● Action item:
Looking at the data, count the lines where the word "Please" occurs and answer with only the number.

◆ ◆ ◆

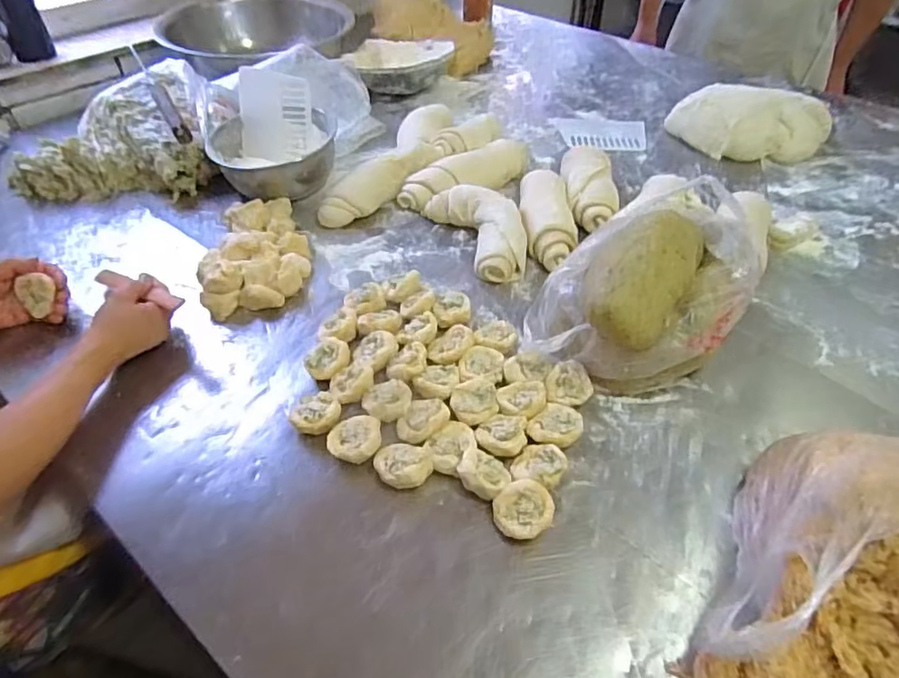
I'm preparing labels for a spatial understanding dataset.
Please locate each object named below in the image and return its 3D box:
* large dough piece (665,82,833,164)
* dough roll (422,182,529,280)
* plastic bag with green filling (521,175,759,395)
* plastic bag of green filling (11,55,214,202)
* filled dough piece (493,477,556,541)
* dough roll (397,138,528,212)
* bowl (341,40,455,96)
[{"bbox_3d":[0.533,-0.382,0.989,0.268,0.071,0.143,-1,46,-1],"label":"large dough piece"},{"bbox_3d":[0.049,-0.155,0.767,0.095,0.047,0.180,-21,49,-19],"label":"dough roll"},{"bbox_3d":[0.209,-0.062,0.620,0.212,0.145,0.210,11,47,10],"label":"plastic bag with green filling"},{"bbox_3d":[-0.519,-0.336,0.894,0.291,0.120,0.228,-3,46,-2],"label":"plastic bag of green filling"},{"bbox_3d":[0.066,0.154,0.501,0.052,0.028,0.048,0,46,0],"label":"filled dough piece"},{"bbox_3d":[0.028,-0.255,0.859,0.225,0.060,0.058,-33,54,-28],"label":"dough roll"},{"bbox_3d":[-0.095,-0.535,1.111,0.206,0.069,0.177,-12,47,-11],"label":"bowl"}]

◆ ◆ ◆

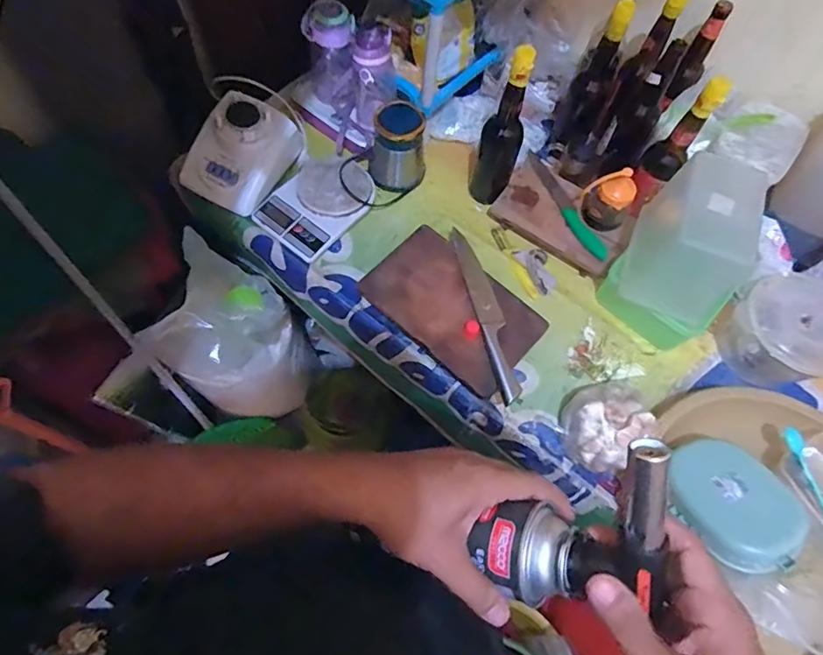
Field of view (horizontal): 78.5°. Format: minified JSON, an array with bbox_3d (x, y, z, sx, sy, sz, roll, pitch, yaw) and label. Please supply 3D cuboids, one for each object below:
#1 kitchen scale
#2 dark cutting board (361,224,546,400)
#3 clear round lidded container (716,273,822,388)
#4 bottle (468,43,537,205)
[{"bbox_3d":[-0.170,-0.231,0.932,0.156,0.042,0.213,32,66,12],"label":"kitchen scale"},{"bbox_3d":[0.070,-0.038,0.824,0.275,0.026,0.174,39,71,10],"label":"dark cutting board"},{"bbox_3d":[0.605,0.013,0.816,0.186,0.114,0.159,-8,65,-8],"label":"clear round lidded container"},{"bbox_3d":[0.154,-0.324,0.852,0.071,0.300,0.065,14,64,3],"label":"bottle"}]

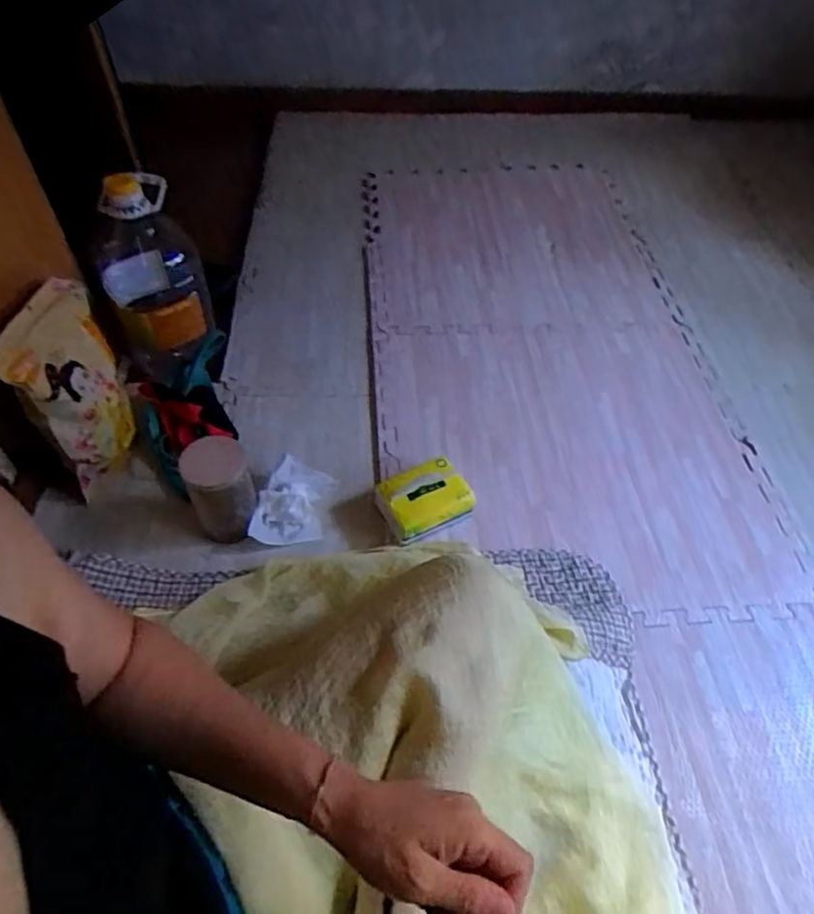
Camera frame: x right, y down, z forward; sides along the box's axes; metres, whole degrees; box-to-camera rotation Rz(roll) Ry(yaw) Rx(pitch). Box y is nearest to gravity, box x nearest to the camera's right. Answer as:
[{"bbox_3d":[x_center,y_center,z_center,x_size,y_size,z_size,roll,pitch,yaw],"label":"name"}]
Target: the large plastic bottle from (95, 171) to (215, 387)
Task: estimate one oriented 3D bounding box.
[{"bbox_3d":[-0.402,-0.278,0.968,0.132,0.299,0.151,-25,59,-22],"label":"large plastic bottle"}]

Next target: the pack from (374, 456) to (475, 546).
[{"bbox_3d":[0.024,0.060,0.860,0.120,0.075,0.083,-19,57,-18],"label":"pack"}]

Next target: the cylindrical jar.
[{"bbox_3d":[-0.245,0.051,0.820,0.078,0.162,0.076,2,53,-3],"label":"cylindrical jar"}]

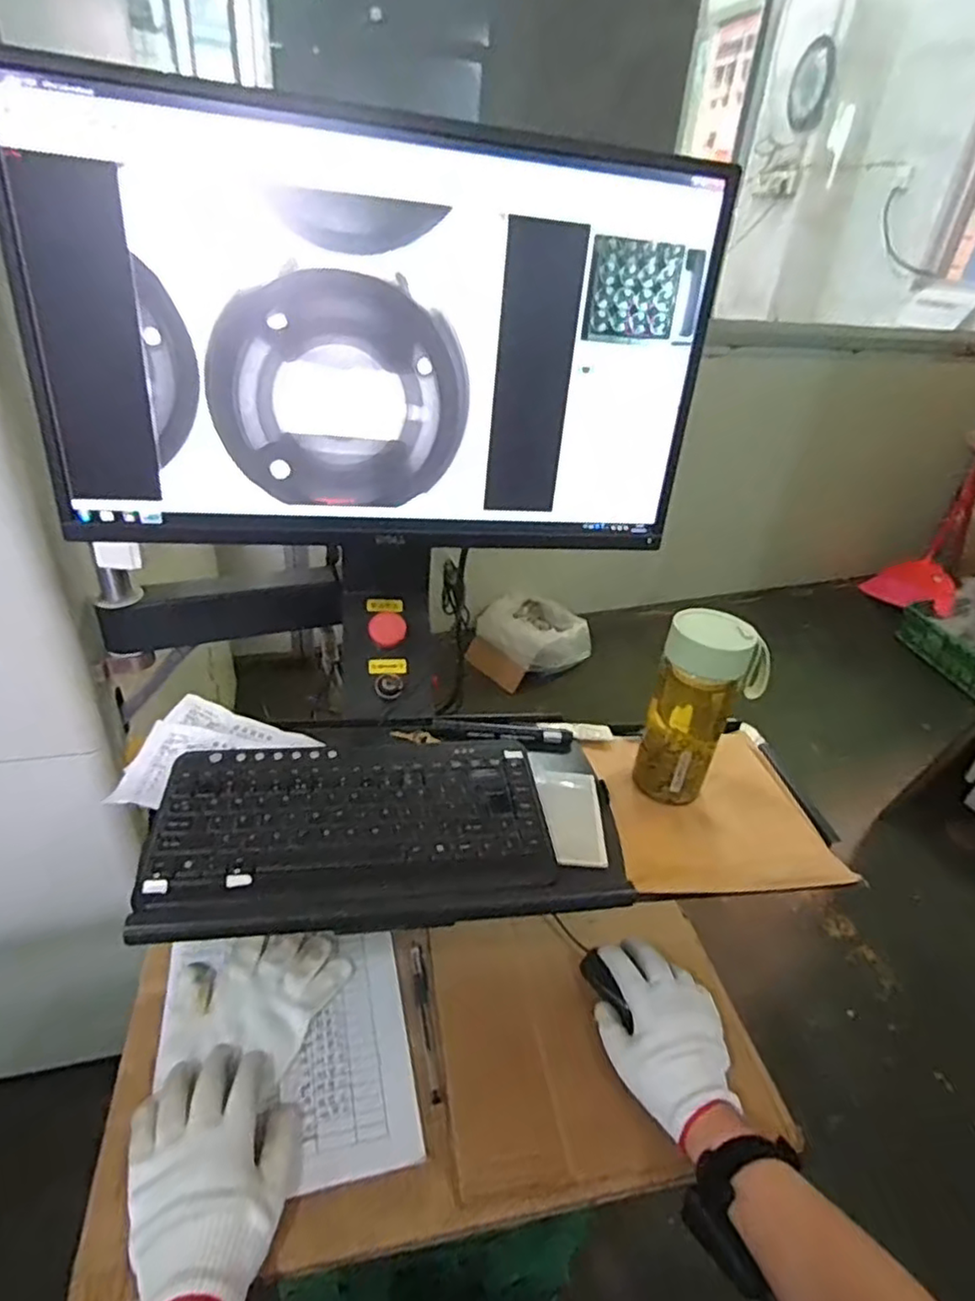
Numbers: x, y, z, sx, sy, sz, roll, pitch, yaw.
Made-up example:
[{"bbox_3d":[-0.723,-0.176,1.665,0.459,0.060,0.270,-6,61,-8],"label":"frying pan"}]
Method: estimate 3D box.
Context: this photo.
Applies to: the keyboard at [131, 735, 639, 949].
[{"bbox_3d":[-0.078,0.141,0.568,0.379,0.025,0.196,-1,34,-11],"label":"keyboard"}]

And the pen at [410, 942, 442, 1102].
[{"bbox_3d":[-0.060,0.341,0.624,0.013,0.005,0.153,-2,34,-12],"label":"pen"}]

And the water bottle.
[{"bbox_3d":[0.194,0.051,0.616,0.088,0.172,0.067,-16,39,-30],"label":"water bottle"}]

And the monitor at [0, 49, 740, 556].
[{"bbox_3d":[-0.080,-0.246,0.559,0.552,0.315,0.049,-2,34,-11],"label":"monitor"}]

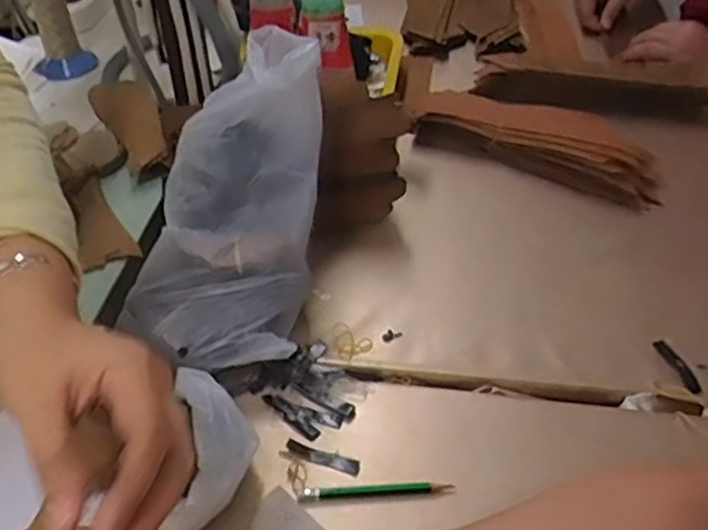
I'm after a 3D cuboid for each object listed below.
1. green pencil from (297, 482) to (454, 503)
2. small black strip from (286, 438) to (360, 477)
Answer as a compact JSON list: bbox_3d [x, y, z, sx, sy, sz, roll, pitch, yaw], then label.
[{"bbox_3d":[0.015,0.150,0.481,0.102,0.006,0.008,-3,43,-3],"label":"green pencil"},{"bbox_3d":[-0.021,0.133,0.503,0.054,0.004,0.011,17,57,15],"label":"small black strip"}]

◆ ◆ ◆

● Written response:
2